Send back the records exactly as written, with no images.

==== EXCERPTED DATA ====

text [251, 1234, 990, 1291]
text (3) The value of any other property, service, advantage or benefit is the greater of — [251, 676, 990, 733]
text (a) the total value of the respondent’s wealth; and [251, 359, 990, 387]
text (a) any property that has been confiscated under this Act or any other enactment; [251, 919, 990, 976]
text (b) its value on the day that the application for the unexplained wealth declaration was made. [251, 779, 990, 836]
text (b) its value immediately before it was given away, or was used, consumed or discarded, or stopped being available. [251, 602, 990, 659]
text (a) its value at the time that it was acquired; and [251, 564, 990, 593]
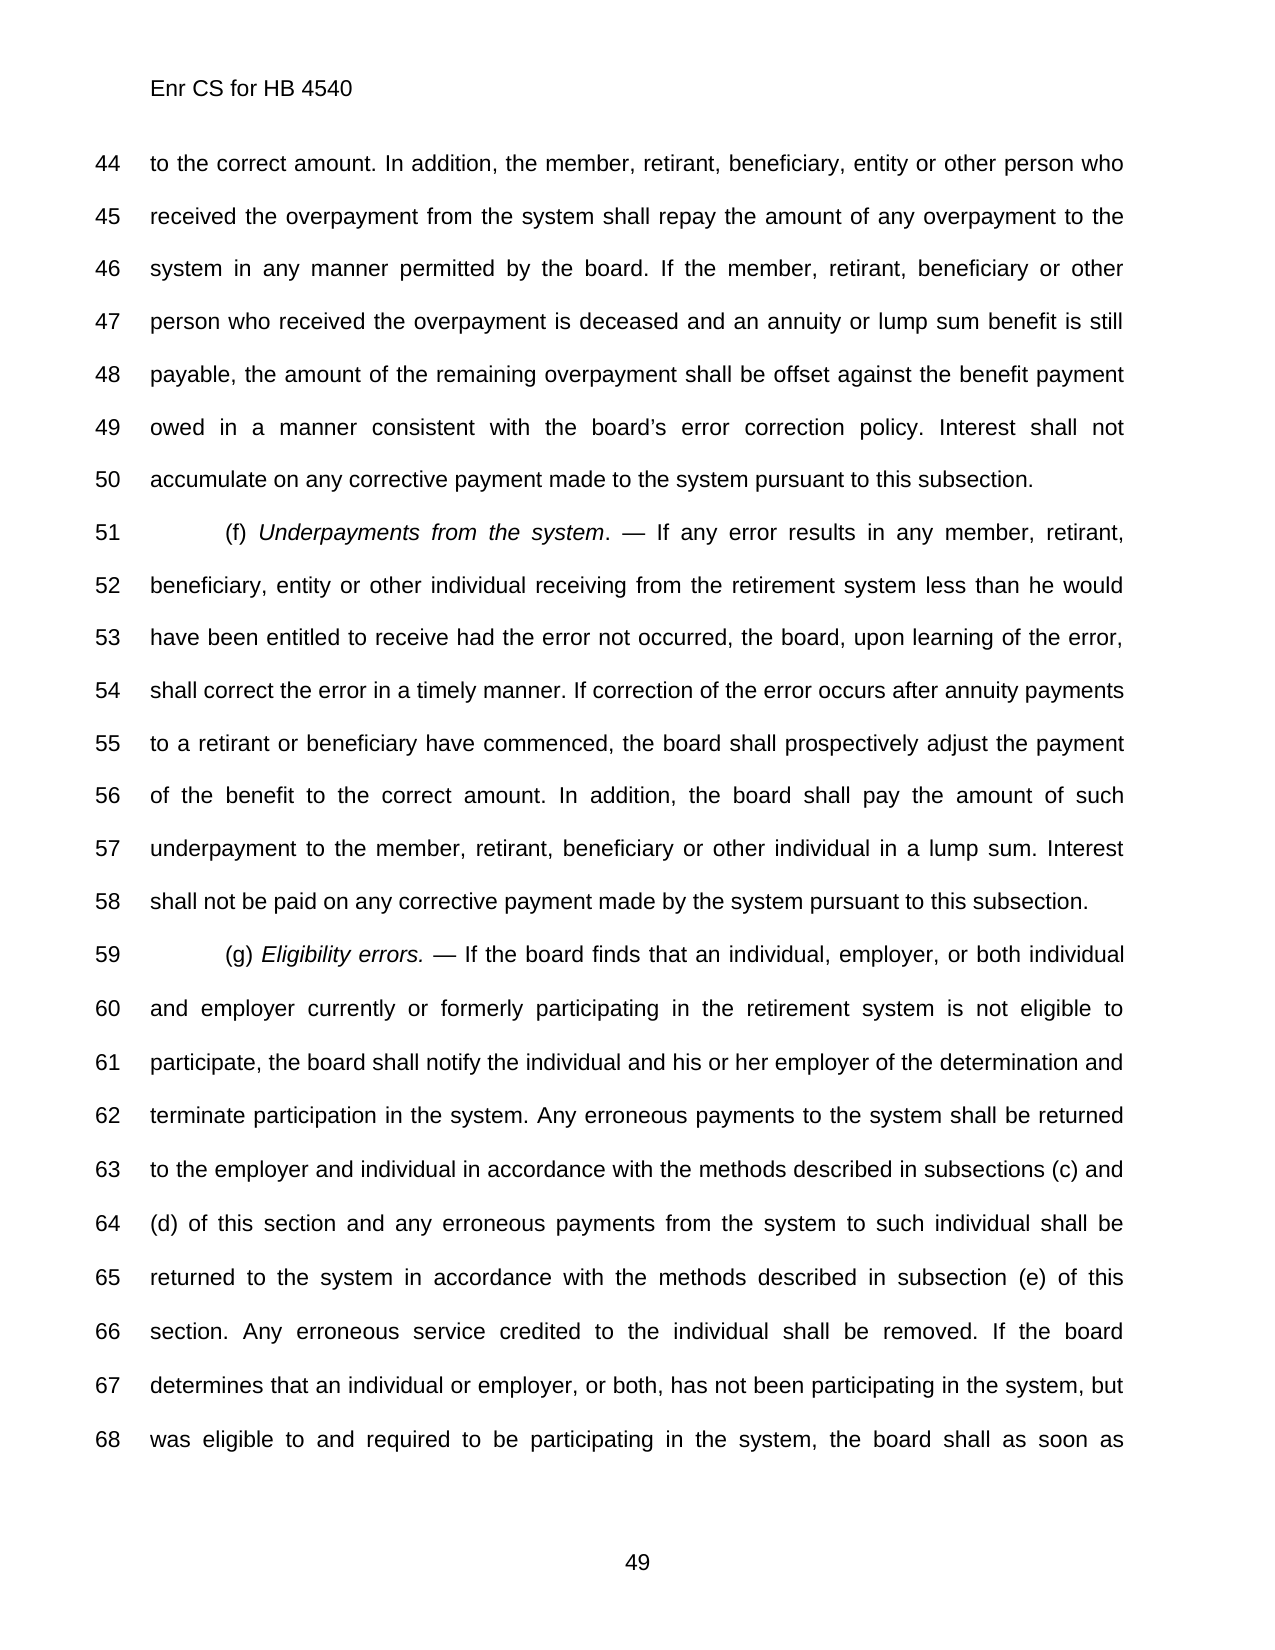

====

### COMPLETED TASK
text [251, 1234, 990, 1291]
text (3) The value of any other property, service, advantage or benefit is the greater of — [251, 676, 990, 733]
text (a) the total value of the respondent’s wealth; and [251, 359, 990, 387]
text (a) any property that has been confiscated under this Act or any other enactment; [251, 919, 990, 976]
text (b) its value on the day that the application for the unexplained wealth declaration was made. [251, 779, 990, 836]
text (b) its value immediately before it was given away, or was used, consumed or discarded, or stopped being available. [251, 602, 990, 659]
text (a) its value at the time that it was acquired; and [251, 564, 990, 593]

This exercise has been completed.